Sectarian violence major challenge to Iraq's future
BAGHDAD, Iraq — A Sunni driver lures Shiites into a van by promising jobs — then blows it up, killing 53 people. Sunni gunmen spray bullets and grenades at shoppers, not caring that they include women and children. Shiite death squads roam Baghdad streets, singling out and slaughtering Sunnis.
The new unity government of Shiites, Sunnis and Kurds was supposed to bring Iraqis together. Instead, sectarian bloodletting is spiraling out of control.
In the last two days alone, more than 120 people were killed in two spectacular examples of Sunni-Shiite violence — 53 in the suicide van bombing Tuesday in Kufa and 50 in the massacre Monday in the market in Mahmoudiya.
Since then, at least 19 more have been slain in Mahmoudiya in what police say were reprisals for the market massacre.
American officials had hoped the unity government, which took office May 20, could curb sectarian attacks by promoting cooperation between the sects. It promised to disband the Shiite militias and persuade Sunni insurgents to lay down their arms, so that U.S. troops could go home.
But unity in parliament has not been translated into peace on the streets. Lawmakers elected on religiously based tickets find it difficult to restrain their constituents, whose lives are under constant threat by the rival religious group.
With the government unable to protect them, people put their trust in religious-based militias. The killings continue and the government loses respect with every mass killing. Instead of withdrawal, the top U.S. commander, Gen. George Casey, said last week that more U.S. troops may take to the streets if Iraqi forces cannot cope with the rising violence.
Prime Minister Nouri al-Maliki may yet be able to reverse the slide. But public confidence is waning. His much-heralded security plan for Baghdad — which includes 50,000 police and troops operating checkpoints and patrolling the capital — is widely perceived as a failure.
The United Nations reported Tuesday that nearly 6,000 civilians were slain across Iraq in May and June, a spike that coincided with rising sectarian attacks.

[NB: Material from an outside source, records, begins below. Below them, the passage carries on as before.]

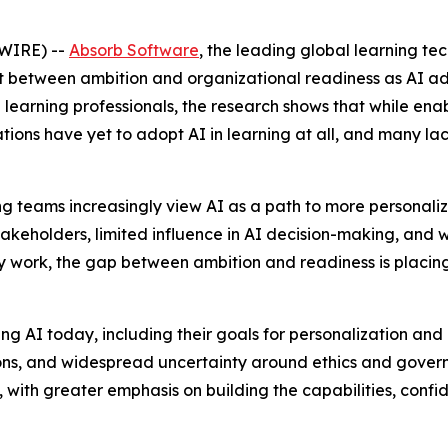
WIRE) --
Absorb Software
, the leading global learning t
t between ambition and organizational readiness as AI ad
learning professionals, the research shows that while enabl
tions have yet to adopt AI in learning at all, and many l
rning teams increasingly view AI as a path to more personal
akeholders, limited influence in AI decision-making, and
y work, the gap between ambition and readiness is placin
 AI today, including their goals for personalization and ef
ions, and widespread uncertainty around ethics and govern
ss, with greater emphasis on building the capabilities, con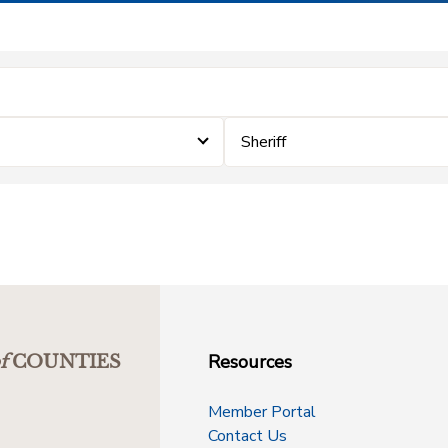
Sheriff
Resources
f
COUNTIES
Member Portal
Contact Us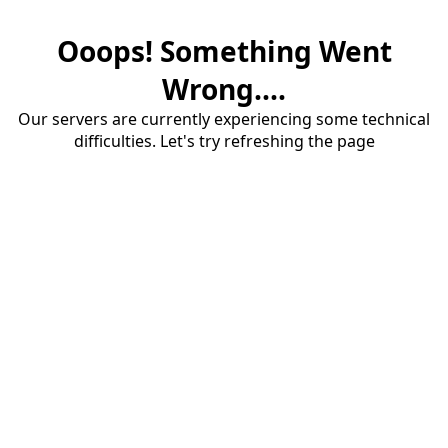
Ooops! Something Went
Wrong....
Our servers are currently experiencing some technical
difficulties. Let's try refreshing the page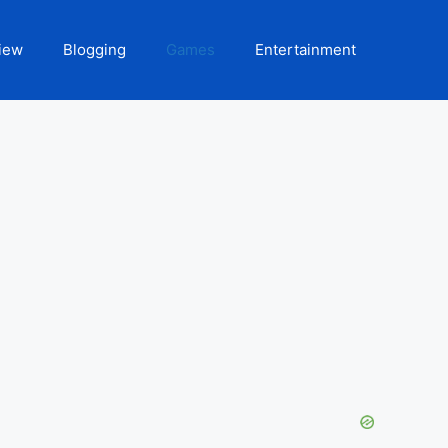
iew
Blogging
Games
Entertainment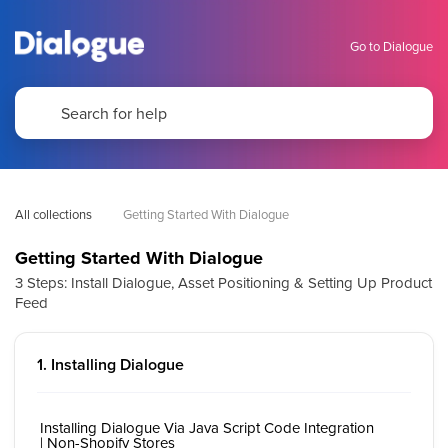
Go to Dialogue
All collections
Getting Started With Dialogue
Getting Started With Dialogue
3 Steps: Install Dialogue, Asset Positioning & Setting Up Product
Feed
1. Installing Dialogue
Installing Dialogue Via Java Script Code Integration
| Non-Shopify Stores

The report said 2,669 civilians died in May and 3,149 in June — the first full month of the al-Maliki government.
U.S. officials blame much of the sectarian crisis on the legacy of Abu Musab al-Zarqawi, leader of al-Qaida in Iraq until he was killed in a U.S. airstrike June 7. The Jordanian-born al-Zarqawi considered Shiites heretics and collaborators with the Americans and sought to promote civil war by repeated attacks on Shiite civilians.
"Terrorists have adapted by exploiting Iraq's sectarian fault lines," U.S. Ambassador Zalmay Khalilzad told a Senate committee last week. "Sectarian violence has now become THE significant challenge to Iraq's future."